_Given instruction_. Could you rewrite the rows from the start through the one containing "76H17V75H15ZM165 153H166V152H165ZM173 156H174V155H173ZM170", changing "largest first" to "biggest first" and leaving everything else as it is? Omit the pictures from your answer.

_Exercise inputs_.
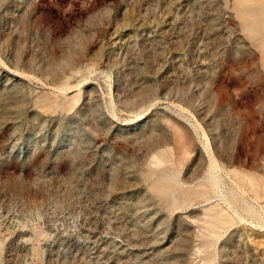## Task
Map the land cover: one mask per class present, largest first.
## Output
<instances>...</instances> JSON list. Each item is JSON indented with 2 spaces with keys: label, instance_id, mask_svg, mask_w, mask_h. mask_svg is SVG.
Here are the masks:
<instances>
[{
  "label": "rangeland",
  "instance_id": "obj_1",
  "mask_svg": "<svg viewBox=\"0 0 264 264\" xmlns=\"http://www.w3.org/2000/svg\"><path fill=\"white\" fill-rule=\"evenodd\" d=\"M0 264H264V0H0Z\"/></svg>",
  "mask_w": 264,
  "mask_h": 264
},
{
  "label": "bare ground",
  "instance_id": "obj_2",
  "mask_svg": "<svg viewBox=\"0 0 264 264\" xmlns=\"http://www.w3.org/2000/svg\"><path fill=\"white\" fill-rule=\"evenodd\" d=\"M15 76H17V75H15ZM165 153H166V152H165ZM173 156H174V155H173ZM170 159H171V158H170ZM212 159H213V158H212ZM167 160H168V159H167ZM159 161H160V160H159ZM159 161H158V162H159ZM169 162H170V161H169ZM171 162H172V161H171ZM214 162H215V161H214ZM161 163H162V162H161ZM164 163H165V162H164ZM211 163H213V162H211ZM217 165H218V164H217ZM213 167H214V166H213ZM169 171H170V170H169ZM171 172H173V171H171ZM174 172H175V171H174ZM238 172H239V171H238ZM167 173H169V172H167ZM239 173H240V172H239ZM172 175H173V174H172ZM172 175H171V176H172ZM237 176H238V175H237ZM247 177H248V176H247ZM248 179H249V178H248ZM252 185H253V184H252ZM181 188H182V187H181ZM175 197H176V196H175ZM222 221H223V220H222Z\"/></svg>",
  "mask_w": 264,
  "mask_h": 264
}]
</instances>
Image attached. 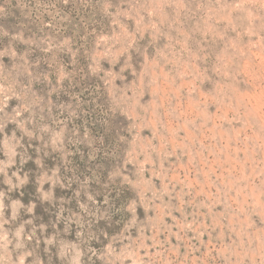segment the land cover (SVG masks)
Segmentation results:
<instances>
[{
    "label": "rangeland",
    "instance_id": "rangeland-1",
    "mask_svg": "<svg viewBox=\"0 0 264 264\" xmlns=\"http://www.w3.org/2000/svg\"><path fill=\"white\" fill-rule=\"evenodd\" d=\"M0 264H264V0H0Z\"/></svg>",
    "mask_w": 264,
    "mask_h": 264
}]
</instances>
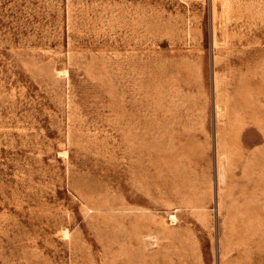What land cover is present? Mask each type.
Returning a JSON list of instances; mask_svg holds the SVG:
<instances>
[{"label":"rangeland","instance_id":"obj_1","mask_svg":"<svg viewBox=\"0 0 264 264\" xmlns=\"http://www.w3.org/2000/svg\"><path fill=\"white\" fill-rule=\"evenodd\" d=\"M0 264H264V0H0Z\"/></svg>","mask_w":264,"mask_h":264}]
</instances>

_Problem solution_.
## Task
Map the land cover: one mask per class present, biggest first.
## Output
<instances>...</instances> JSON list. Each item is JSON indented with 2 spaces with keys: label, instance_id, mask_svg, mask_w, mask_h. mask_svg is SVG.
Here are the masks:
<instances>
[{
  "label": "rangeland",
  "instance_id": "obj_1",
  "mask_svg": "<svg viewBox=\"0 0 264 264\" xmlns=\"http://www.w3.org/2000/svg\"><path fill=\"white\" fill-rule=\"evenodd\" d=\"M0 264H264V0H0Z\"/></svg>",
  "mask_w": 264,
  "mask_h": 264
},
{
  "label": "bare ground",
  "instance_id": "obj_2",
  "mask_svg": "<svg viewBox=\"0 0 264 264\" xmlns=\"http://www.w3.org/2000/svg\"><path fill=\"white\" fill-rule=\"evenodd\" d=\"M15 76H17V75H15ZM165 153H166V152H165ZM173 156H174V155H173ZM170 159H171V158H170ZM212 159H213V158H212ZM167 160H168V159H167ZM159 161H160V160H159ZM159 161H158V162H159ZM169 162H170V161H169ZM171 162H172V161H171ZM214 162H215V161H214ZM161 163H162V162H161ZM164 163H165V162H164ZM211 163H213V162H211ZM217 165H218V164H217ZM213 167H214V166H213ZM169 171H170V170H169ZM171 172H173V171H171ZM174 172H175V171H174ZM238 172H239V171H238ZM167 173H169V172H167ZM239 173H240V172H239ZM172 175H173V174H172ZM172 175H171V176H172ZM237 176H238V175H237ZM247 177H248V176H247ZM248 179H249V178H248ZM252 185H253V184H252ZM181 188H182V187H181ZM175 197H176V196H175ZM222 221H223V220H222Z\"/></svg>",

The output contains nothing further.